Selected excerpt ::
---
Wednesday, August 5, 2009

Running into Murphy

I suppose it's time I actually wrote a blog post detailing my daily life, as opposed to the usual review stuff that hardly qualifies this as a "web log" so much as a "vanity critics column". I was inspired to do so, quite frankly, by bowel trouble.
No, I did not shit on the Lincoln Memorial or anything so hilariously stupid as that. I'd best start at the beginning.

I like to think of myself as a thriving distance-runner fast approaching my first marathon (in reality, I'm still doing 5Ks, but half-marathons are definitely in the near future!), and so I try, every once in a while, to prove it by getting out of bed at an obscene hour (this particular morning it was 8:16-ish), lacing up my brand-spanking new New Balance neutral-cushioned boondoggle road running shoes ($80 on sale from Fleet Feet Sports), and, well, going out for a run. Actually, I try to finish at least 3-5 miles a day, in preparation for the upcoming school cross-country season (distances there vary between 3.1 and 3.7 miles, so they just call it 5K to make life easier). I'll go on at length about my extensive running past later.
---
Dataset excerpts ::
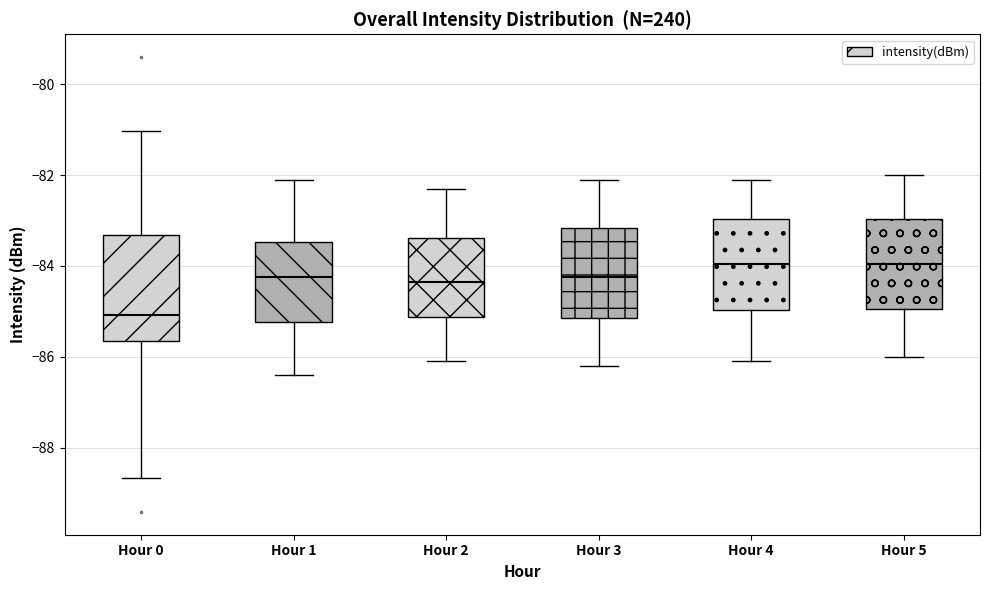

Reading left to right, read every box against the y-axis: the position of its median line, the range the box covers, and the ends of its whiskers. The values are not printed on the chart, so give them approximately, as read against the axis.

Hour 0: median -85.0, box -85.6 to -83.4, whiskers -88.6 to -81.0
Hour 1: median -84.2, box -85.2 to -83.4, whiskers -86.4 to -82.0
Hour 2: median -84.4, box -85.2 to -83.4, whiskers -86.0 to -82.2
Hour 3: median -84.2, box -85.2 to -83.2, whiskers -86.2 to -82.0
Hour 4: median -84.0, box -85.0 to -83.0, whiskers -86.0 to -82.0
Hour 5: median -84.0, box -85.0 to -83.0, whiskers -86.0 to -82.0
---
Problems to work on ::
• A. Retype the stretch of the running post from "No, I did not" through "running past later.".
• B. How many lines of the entries contain the string "values", with case counting? Reply with the number alone.
The running post and the entries have no connection to each other.

Your written answers ::
• A.
No, I did not shit on the Lincoln Memorial or anything so hilariously stupid as that. I'd best start at the beginning.

I like to think of myself as a thriving distance-runner fast approaching my first marathon (in reality, I'm still doing 5Ks, but half-marathons are definitely in the near future!), and so I try, every once in a while, to prove it by getting out of bed at an obscene hour (this particular morning it was 8:16-ish), lacing up my brand-spanking new New Balance neutral-cushioned boondoggle road running shoes ($80 on sale from Fleet Feet Sports), and, well, going out for a run. Actually, I try to finish at least 3-5 miles a day, in preparation for the upcoming school cross-country season (distances there vary between 3.1 and 3.7 miles, so they just call it 5K to make life easier). I'll go on at length about my extensive running past later.

• B. 1